Dejaos enredar por los libros

Ilustración de M. Muñoz.

Ilustración de M. Muñoz.

Pues nada, que ya está aquí de nuevo la Feria del Libro de Madrid. Es curioso, pero desde hace un montón de años —tantos que he perdido la cuenta— dicho encuentro se ha convertido en el hito que me anuncia el paso tiempo. No falla. Cada vez que, puntualmente en febrero, recibo el correo que nos invita a rellenar la inscripción para la próxima edición, pienso: “No puede ser. ¿Ya está aquí de nuevo? ¡Parece que fue ayer!”.
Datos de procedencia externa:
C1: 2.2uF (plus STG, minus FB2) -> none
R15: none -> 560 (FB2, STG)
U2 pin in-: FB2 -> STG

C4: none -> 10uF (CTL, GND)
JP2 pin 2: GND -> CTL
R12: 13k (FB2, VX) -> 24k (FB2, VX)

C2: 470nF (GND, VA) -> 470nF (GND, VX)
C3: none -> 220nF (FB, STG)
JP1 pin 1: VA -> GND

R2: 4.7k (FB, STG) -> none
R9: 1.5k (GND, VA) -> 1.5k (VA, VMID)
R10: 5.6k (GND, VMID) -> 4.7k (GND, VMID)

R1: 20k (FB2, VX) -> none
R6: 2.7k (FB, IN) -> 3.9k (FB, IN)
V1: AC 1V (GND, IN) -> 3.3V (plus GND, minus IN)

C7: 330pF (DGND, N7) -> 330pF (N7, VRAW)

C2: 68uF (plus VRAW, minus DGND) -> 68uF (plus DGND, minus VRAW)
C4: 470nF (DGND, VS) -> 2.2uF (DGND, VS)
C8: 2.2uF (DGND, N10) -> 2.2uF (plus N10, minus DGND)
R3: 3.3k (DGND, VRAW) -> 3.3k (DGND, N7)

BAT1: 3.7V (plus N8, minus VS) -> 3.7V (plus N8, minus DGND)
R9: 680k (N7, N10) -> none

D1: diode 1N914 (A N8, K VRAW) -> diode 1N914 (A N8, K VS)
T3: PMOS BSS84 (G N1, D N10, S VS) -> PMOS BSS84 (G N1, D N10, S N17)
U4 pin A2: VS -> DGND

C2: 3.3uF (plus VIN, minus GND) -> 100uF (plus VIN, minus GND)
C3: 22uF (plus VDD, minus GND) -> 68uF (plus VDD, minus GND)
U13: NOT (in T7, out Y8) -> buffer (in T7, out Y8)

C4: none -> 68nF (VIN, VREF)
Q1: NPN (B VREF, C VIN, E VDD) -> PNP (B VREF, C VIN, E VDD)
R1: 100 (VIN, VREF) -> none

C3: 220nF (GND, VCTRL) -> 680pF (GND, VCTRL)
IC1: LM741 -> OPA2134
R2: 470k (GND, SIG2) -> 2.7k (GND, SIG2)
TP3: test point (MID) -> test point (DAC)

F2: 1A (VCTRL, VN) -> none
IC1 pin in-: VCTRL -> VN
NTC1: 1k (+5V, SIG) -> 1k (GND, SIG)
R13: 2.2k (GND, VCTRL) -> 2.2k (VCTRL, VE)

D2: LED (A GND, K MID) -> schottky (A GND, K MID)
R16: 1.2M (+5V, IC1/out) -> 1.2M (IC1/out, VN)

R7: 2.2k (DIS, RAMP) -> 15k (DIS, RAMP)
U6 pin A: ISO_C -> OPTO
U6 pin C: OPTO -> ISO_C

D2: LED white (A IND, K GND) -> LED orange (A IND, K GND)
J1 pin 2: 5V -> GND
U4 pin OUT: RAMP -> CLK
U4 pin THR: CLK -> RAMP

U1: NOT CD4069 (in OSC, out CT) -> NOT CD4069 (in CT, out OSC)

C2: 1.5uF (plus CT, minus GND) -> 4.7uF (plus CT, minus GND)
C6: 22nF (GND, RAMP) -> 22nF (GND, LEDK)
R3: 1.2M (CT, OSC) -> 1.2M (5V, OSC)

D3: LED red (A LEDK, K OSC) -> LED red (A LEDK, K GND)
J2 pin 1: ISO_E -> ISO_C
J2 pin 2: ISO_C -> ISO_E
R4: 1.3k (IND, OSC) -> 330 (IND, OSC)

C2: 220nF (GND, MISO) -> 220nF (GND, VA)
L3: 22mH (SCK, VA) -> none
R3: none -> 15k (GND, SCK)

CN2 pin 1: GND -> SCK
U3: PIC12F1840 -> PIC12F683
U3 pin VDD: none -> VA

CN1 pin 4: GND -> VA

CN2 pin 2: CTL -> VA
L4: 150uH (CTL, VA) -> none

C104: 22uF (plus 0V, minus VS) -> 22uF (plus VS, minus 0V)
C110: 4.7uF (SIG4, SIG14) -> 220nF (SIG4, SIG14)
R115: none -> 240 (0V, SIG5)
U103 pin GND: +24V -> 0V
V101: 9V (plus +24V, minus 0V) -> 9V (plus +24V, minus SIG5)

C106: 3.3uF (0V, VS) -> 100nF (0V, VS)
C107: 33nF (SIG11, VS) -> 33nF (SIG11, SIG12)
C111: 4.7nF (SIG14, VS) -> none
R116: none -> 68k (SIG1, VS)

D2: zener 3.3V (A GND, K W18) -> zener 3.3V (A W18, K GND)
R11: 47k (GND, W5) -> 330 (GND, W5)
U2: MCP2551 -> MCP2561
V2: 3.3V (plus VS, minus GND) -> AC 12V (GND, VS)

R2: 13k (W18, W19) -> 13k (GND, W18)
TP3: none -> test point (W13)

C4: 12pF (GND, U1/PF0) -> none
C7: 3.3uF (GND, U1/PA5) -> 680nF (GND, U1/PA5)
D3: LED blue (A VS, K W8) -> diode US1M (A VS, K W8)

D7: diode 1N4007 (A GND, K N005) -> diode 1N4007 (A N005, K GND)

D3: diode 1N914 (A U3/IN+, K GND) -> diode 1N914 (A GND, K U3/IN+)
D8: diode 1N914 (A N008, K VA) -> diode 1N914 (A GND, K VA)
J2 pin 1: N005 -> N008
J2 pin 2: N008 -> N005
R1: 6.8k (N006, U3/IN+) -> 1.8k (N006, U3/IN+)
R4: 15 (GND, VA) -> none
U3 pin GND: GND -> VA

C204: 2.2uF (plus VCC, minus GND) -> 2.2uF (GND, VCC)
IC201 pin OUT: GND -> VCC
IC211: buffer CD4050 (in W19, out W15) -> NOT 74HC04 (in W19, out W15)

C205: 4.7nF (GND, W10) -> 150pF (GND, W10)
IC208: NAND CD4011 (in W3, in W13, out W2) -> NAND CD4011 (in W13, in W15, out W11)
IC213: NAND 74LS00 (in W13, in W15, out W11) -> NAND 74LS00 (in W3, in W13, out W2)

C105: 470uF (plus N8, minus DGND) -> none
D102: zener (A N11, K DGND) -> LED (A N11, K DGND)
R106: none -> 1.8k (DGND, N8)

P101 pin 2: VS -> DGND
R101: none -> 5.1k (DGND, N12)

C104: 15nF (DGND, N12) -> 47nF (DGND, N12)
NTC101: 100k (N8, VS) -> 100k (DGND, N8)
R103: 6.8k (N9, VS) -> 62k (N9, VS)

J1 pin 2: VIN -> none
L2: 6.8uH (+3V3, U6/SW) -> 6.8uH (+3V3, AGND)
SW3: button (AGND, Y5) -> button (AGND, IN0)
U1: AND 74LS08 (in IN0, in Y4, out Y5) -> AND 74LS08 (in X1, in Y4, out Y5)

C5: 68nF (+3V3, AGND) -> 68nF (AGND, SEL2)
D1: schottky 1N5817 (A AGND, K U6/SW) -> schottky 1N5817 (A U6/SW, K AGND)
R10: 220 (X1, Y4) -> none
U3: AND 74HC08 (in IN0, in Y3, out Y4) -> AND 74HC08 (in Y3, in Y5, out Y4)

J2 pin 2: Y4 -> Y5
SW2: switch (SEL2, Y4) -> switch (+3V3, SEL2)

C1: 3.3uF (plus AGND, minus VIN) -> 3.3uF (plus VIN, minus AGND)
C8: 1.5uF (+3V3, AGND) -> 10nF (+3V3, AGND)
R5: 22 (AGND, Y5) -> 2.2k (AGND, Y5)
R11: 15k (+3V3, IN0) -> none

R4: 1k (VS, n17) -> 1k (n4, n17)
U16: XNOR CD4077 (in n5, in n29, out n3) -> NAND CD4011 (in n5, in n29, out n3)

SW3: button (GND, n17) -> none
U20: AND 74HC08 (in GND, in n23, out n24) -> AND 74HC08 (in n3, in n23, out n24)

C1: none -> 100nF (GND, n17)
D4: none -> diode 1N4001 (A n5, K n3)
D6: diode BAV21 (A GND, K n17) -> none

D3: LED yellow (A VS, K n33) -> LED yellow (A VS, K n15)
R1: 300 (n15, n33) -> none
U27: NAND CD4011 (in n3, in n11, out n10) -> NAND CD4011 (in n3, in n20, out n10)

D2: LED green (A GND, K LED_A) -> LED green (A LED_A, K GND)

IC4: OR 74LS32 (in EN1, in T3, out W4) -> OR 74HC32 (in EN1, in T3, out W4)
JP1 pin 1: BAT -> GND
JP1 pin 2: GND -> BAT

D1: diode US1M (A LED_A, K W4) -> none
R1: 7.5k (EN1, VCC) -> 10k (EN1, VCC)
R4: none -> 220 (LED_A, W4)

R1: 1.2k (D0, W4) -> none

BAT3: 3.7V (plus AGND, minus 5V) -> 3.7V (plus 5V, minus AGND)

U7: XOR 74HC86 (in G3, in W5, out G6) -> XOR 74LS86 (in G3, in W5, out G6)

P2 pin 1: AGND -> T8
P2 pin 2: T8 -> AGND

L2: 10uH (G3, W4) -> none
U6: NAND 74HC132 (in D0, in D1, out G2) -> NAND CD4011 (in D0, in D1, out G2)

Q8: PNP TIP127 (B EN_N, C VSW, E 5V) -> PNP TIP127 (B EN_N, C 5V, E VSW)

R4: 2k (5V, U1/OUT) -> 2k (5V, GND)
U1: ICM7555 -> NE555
Lo cierto es que, bien mirado, no es extraño que los libros sean los encargados de avisarme de que me hago mayor, ya que mi vida —por suerte o por desgracia— siempre ha girado en torno a ellos: los he comprado, estudiado, catalogado, editado, corregido, escrito, vendido e, incluso, de vez en cuando, leído. Me encantaría decir que mi relación con ellos ha sido pasional y que cada vez que he tenido uno entre mis manos me he sentido feliz, pero os estaría mintiendo: no siempre ha sido así. Lo cierto es que muchos han llegado a invadir mi espacio e, incluso, a angustiarme. Ahora, cuando miro hacia atrás, me pregunto si no habrá sido el azar el que ha ido enredándome entre sus páginas. Dicho esto, he de confesar que no podría vivir sin ellos, soy de las que me resisto a comprar un dispositivo que los sustituya. ¡Cómo voy a renunciar el placer de pasar las hojas mientras avanzo por sus historias!

Hace ya casi medio siglo que me compré el primero con mi dinero, tendría unos siete u ocho años, y seguro que el título os suena: Pipi Calzaslargas —siempre he sido más rebelde que intelectual—. Para entonces ya había leído unos cuantos títulos de la colección Historias Selección de la editorial Bruguera que, curiosamente, nació el mismo año que yo —¿será algún tipo de señal?— y que acercó los grandes clásicos de la Literatura Universal a los hijos del baby boom, por más que la mayoría —aunque nos cueste confesarlo— leyéramos solo las viñetas que, cada cuatro páginas, resumían la historia. Por aquel entonces también me metía Enid Blyton en vena, a la espera de que llegara el momento de abandonar la literatura infantil para devorar —sin filtro— los ejemplares de la biblioteca de mi padre que cubría cada rincón de mi casa. Recuerdo que, cada cierto tiempo, a mi madre le tocaba renunciar a algún pedazo de pared para encajar en él una nueva estantería. ¡Qué vacías estarían las casas sin ellas!

Esta semana, que me ha tocado llenar de libros la caseta de la institución en la que trabajo, miraba a mi alrededor y me preguntaba si, al final, tendrán razón aquellos que afirman que son una especie en peligro de extinción. Los cientos de camiones que pasaban ante mis ojos para descargar su agonizante mercancía en cada una de las 361 casetas que hoy abren sus persianas al público me permiten mantener la esperanza de que lo que la RAE —en mi acepción favorita— define como “conjunto de muchas hojas de papel u otro material semejante que, encuadernadas, forman un volumen”, sea, en realidad, un ente inmortal que posee el don de enredar a los mortales entre sus páginas durante toda la eternidad. ¡Ojalá sea verdad!